Sunday, September 23, 2007

Mortgage refinancing tax trap

Business Week ran a column on a mortgage interest deduction rule that piqued my interest. The interesting parts:

In general, the IRS lets you deduct 100% of the interest you pay on one or more home mortgages, up to a total loan value of $1 million. But when you refinance and withdraw cash, the rules change: Only the interest on your original mortgage balance, plus an additional $100,000, qualifies for a deduction. (If you want to take out more cash, use a home-equity loan or line of credit. The law allows a separate deduction for interest on borrowings of up to $100,000.)

[...]

Here's how the refi tax trap works. Let's say you borrowed $500,000 at 8% in 1998 to buy your house. By 2003, the house had appreciated substantially and the mortgage balance had been whittled down to $450,000. Then you refinanced, taking a new loan of $650,000 at 6%. At tax time, Form 1098 would show that you forked over about $39,000 in interest on the $650,000 mortgage in 2003.

[...]

If you use that $39,000 figure to calculate your annual mortgage interest deduction and you're in the 33% marginal tax bracket, you would wind up taking $1,980 more in deductions than you're entitled to, according to William Lazor, a CPA at Kronick Kalada Berdy in Kingston, Pa. That's because you may take a deduction on a mortgage of only $550,000—the $450,000 left on the original loan plus $100,000. On $550,000, the interest paid would be $33,000, says Lazor.

I did some further looking into this by reading IRS Publication 936. It says that any secured debt that's used to refinance home acquisition debt is treated as home acquisition debt. However, the new debt will qualify as home acquisition debt only up to the amount of the balance of the old mortgage principal just before the refinancing. Any additional debt is not home acquisition debt, but may qualify as home equity debt.

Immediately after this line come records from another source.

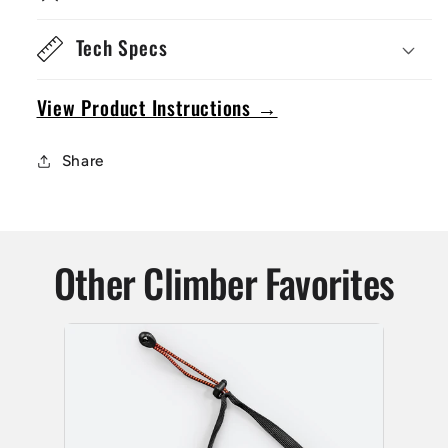
Tech Specs
View Product Instructions →
Share
Other Climber Favorites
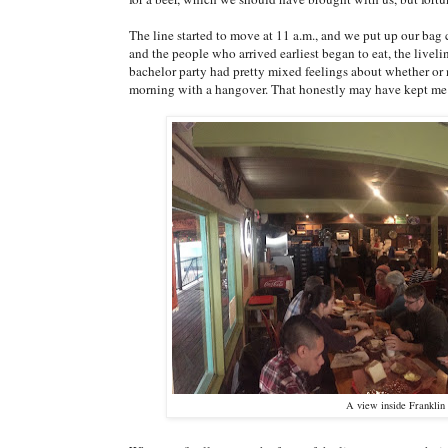
The line started to move at 11 a.m., and we put up our bag 
and the people who arrived earliest began to eat, the livel
bachelor party had pretty mixed feelings about whether or no
morning with a hangover. That honestly may have kept m
A view inside Franklin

My reading of this publication is that in the example from the article, the $450,000 is the home acquisition debt, and the $100,000 is the home equity debt ($100,000 is the maximum home equity debt you can deduct interest on). I'm a little confused on the first paragraph I quoted, where it implies that the $100,000 in the refinance PLUS a separate $100,000 in another home equity loan can both have their interest expenses deducted. I'll try to contact the author for clarification.

Update:
I was able to get in touch with the article author, and she graciously replied to me. She says that the explanation given in the article was confirmed with several tax experts. I'll continue to research this to prove it to myself.